## Requirement
If a line in the records below contains the word "Açıklamada", copy it.
*** Opening Exercise inputs ***
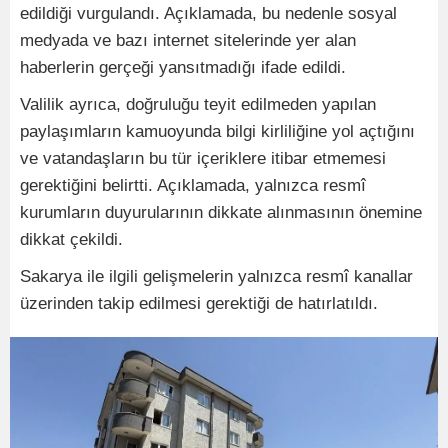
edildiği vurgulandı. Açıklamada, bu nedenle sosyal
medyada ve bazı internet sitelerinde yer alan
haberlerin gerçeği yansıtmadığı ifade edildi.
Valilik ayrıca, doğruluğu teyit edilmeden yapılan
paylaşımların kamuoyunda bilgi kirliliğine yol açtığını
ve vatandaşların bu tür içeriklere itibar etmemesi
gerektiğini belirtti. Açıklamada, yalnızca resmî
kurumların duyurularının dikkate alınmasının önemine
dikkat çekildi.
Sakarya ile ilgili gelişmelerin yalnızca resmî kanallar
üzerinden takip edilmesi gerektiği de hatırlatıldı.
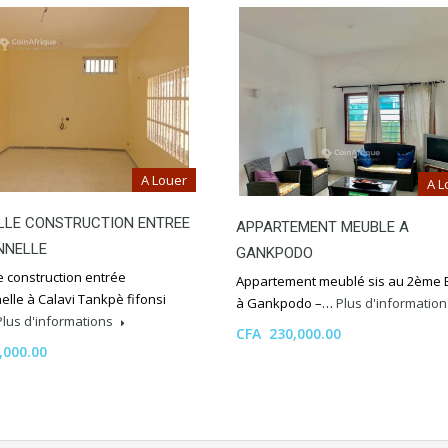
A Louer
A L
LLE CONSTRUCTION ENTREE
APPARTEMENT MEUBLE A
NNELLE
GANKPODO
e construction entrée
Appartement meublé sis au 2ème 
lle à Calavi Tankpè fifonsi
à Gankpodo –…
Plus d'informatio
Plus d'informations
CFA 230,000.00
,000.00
*** Closing Exercise inputs ***
*** Opening Exercise inputs ***
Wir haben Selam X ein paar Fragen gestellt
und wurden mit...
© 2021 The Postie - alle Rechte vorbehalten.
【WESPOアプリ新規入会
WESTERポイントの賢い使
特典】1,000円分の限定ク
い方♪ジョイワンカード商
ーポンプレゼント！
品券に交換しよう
*** Closing Exercise inputs ***
## Completed task
edildiği vurgulandı. Açıklamada, bu nedenle sosyal
gerektiğini belirtti. Açıklamada, yalnızca resmî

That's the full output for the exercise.